BEGIN

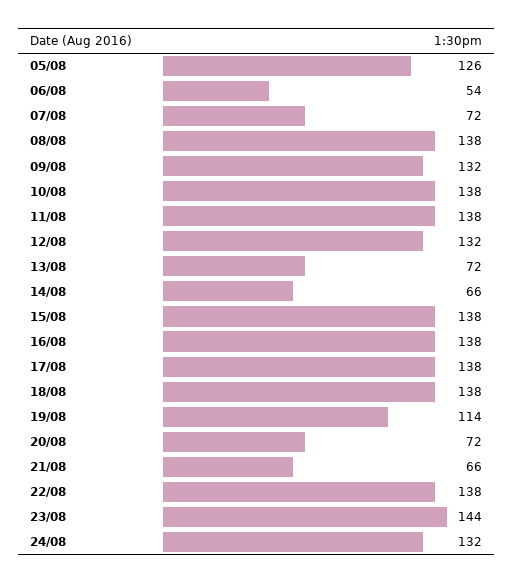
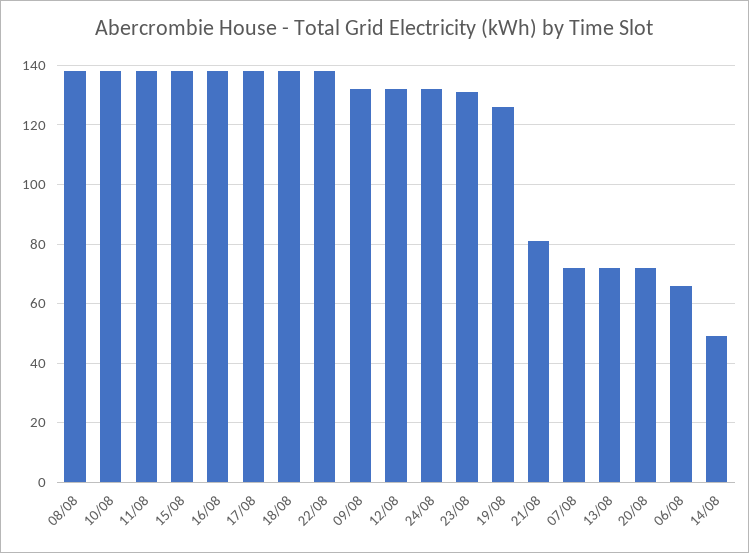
05/08: 126 -> none
06/08: 54 -> 65
14/08: 66 -> 50
19/08: 114 -> 125
21/08: 66 -> 80
23/08: 144 -> 130

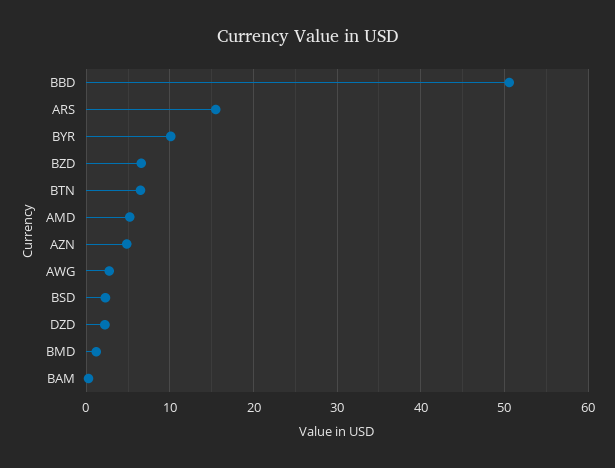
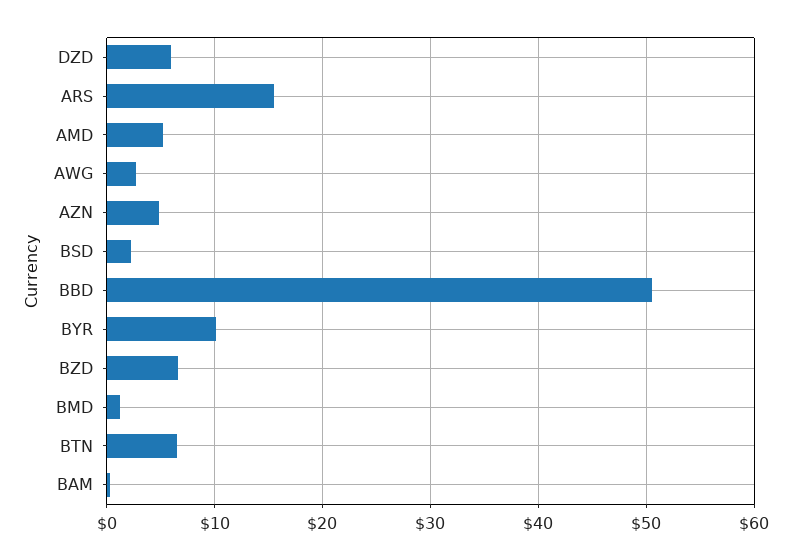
DZD: 2 -> 6

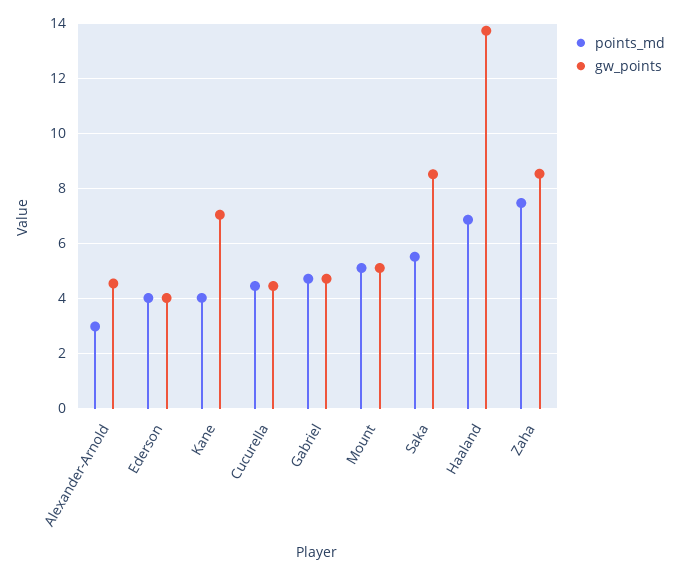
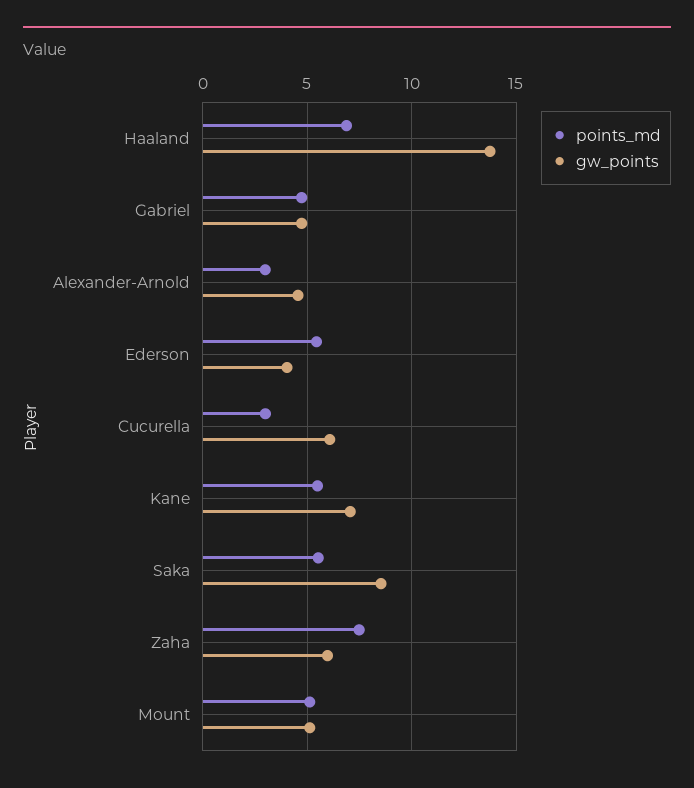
points_md, Ederson: 4 -> 5.5
points_md, Kane: 4 -> 5.5
points_md, Cucurella: 4.5 -> 3
gw_points, Cucurella: 4.5 -> 6
gw_points, Zaha: 8.5 -> 6

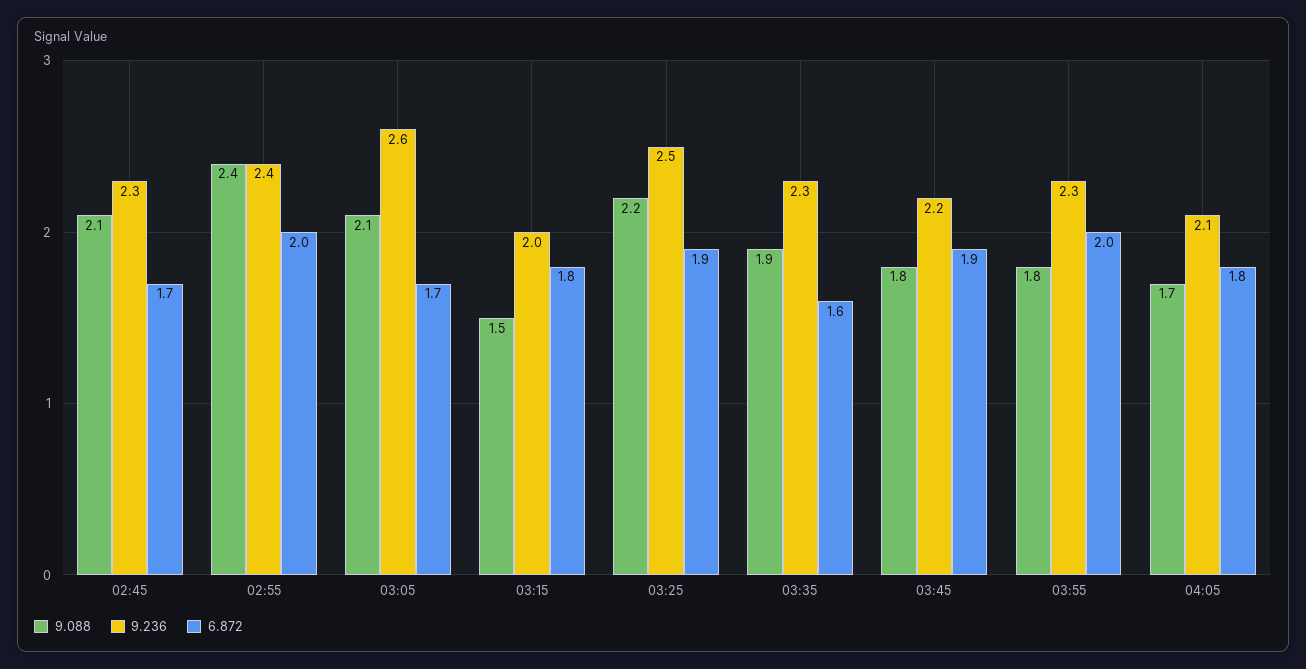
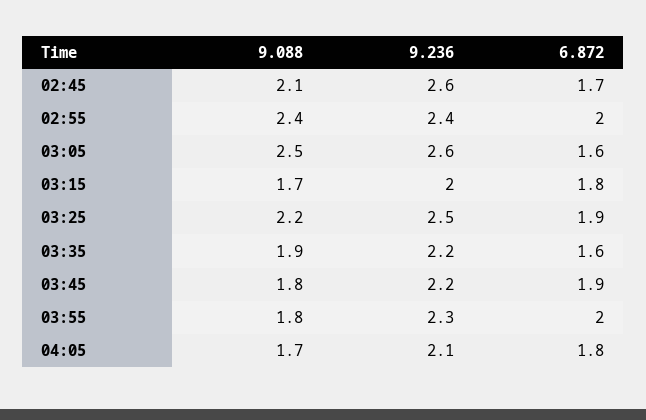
9.236, 02:45: 2.3 -> 2.6
9.088, 03:05: 2.1 -> 2.5
6.872, 03:05: 1.7 -> 1.6
9.088, 03:15: 1.5 -> 1.7
9.236, 03:35: 2.3 -> 2.2

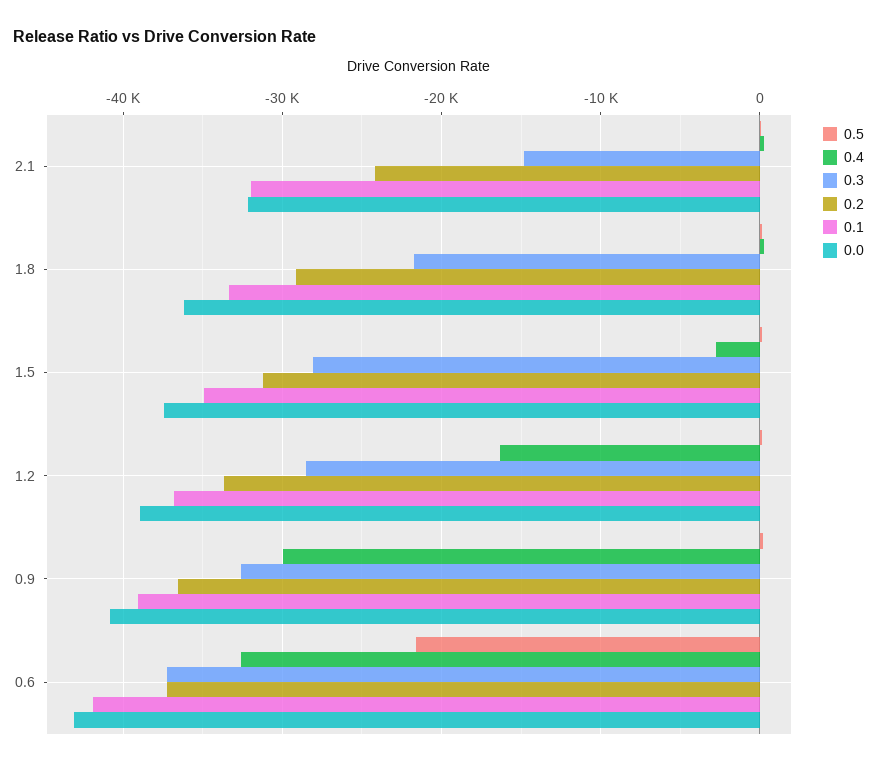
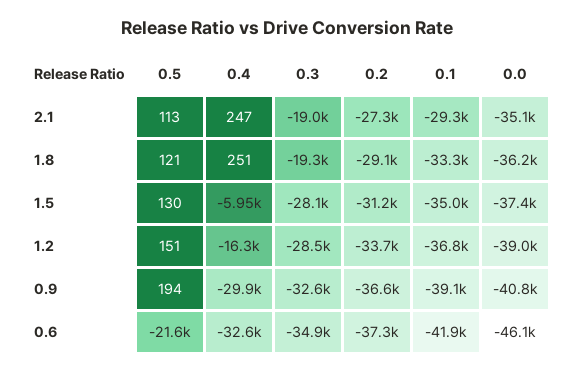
0.3, 2.1: -15000 -> -19000
0.2, 2.1: -24000 -> -27300
0.1, 2.1: -32000 -> -29300
0.0, 2.1: -32000 -> -35100
0.3, 1.8: -22000 -> -19300
0.4, 1.5: -3000 -> -5950
0.3, 0.6: -37000 -> -34900
0.0, 0.6: -43000 -> -46100

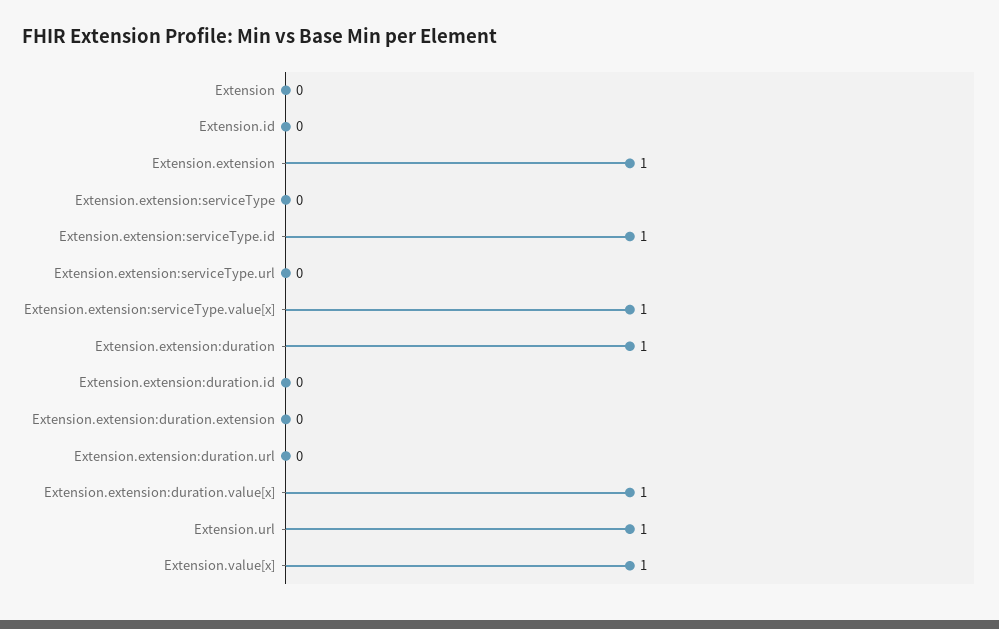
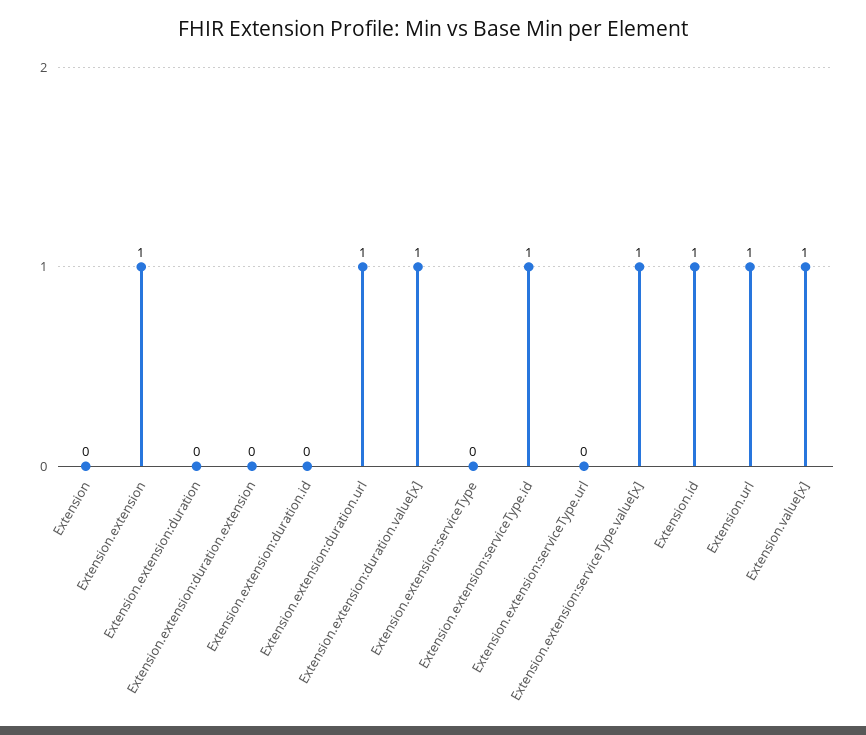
Extension.id: 0 -> 1
Extension.extension:duration: 1 -> 0
Extension.extension:duration.url: 0 -> 1

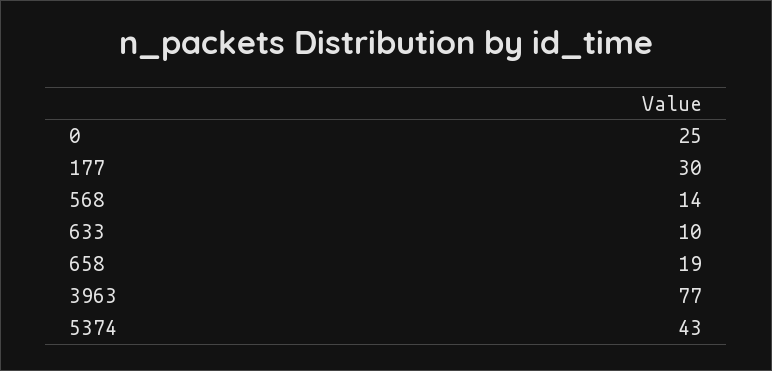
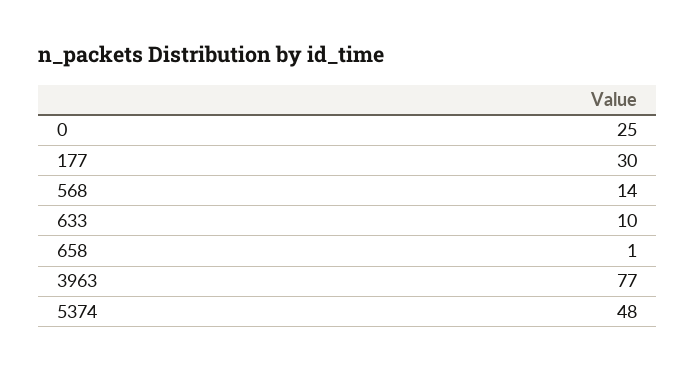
658: 19 -> 1
5374: 43 -> 48

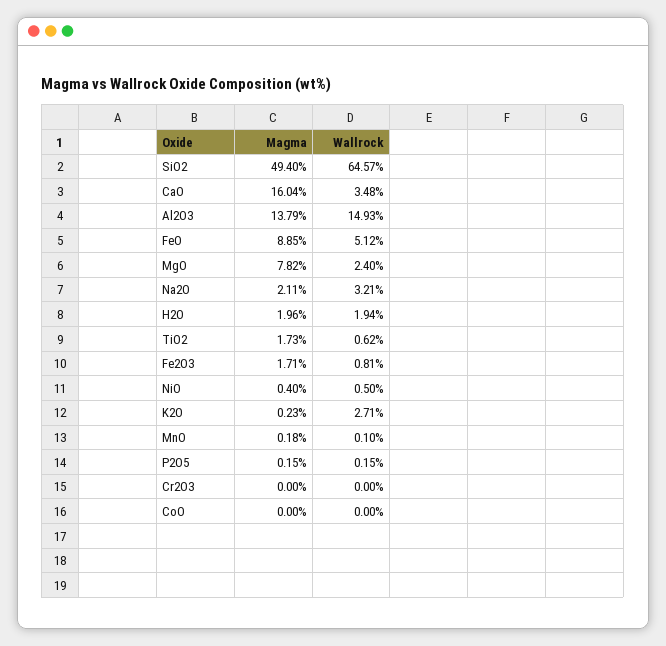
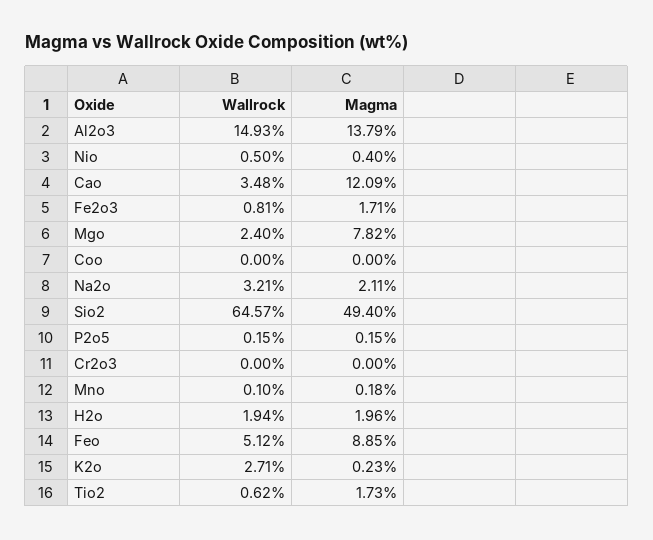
Magma, CaO: 16.04 -> 12.09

END

Before you print the records, please set aside any pictures and keep everything else exact.

*RESPONSE TO THIS TASK*:
05/08: 126 -> none
06/08: 54 -> 65
14/08: 66 -> 50
19/08: 114 -> 125
21/08: 66 -> 80
23/08: 144 -> 130

DZD: 2 -> 6

points_md, Ederson: 4 -> 5.5
points_md, Kane: 4 -> 5.5
points_md, Cucurella: 4.5 -> 3
gw_points, Cucurella: 4.5 -> 6
gw_points, Zaha: 8.5 -> 6

9.236, 02:45: 2.3 -> 2.6
9.088, 03:05: 2.1 -> 2.5
6.872, 03:05: 1.7 -> 1.6
9.088, 03:15: 1.5 -> 1.7
9.236, 03:35: 2.3 -> 2.2

0.3, 2.1: -15000 -> -19000
0.2, 2.1: -24000 -> -27300
0.1, 2.1: -32000 -> -29300
0.0, 2.1: -32000 -> -35100
0.3, 1.8: -22000 -> -19300
0.4, 1.5: -3000 -> -5950
0.3, 0.6: -37000 -> -34900
0.0, 0.6: -43000 -> -46100

Extension.id: 0 -> 1
Extension.extension:duration: 1 -> 0
Extension.extension:duration.url: 0 -> 1

658: 19 -> 1
5374: 43 -> 48

Magma, CaO: 16.04 -> 12.09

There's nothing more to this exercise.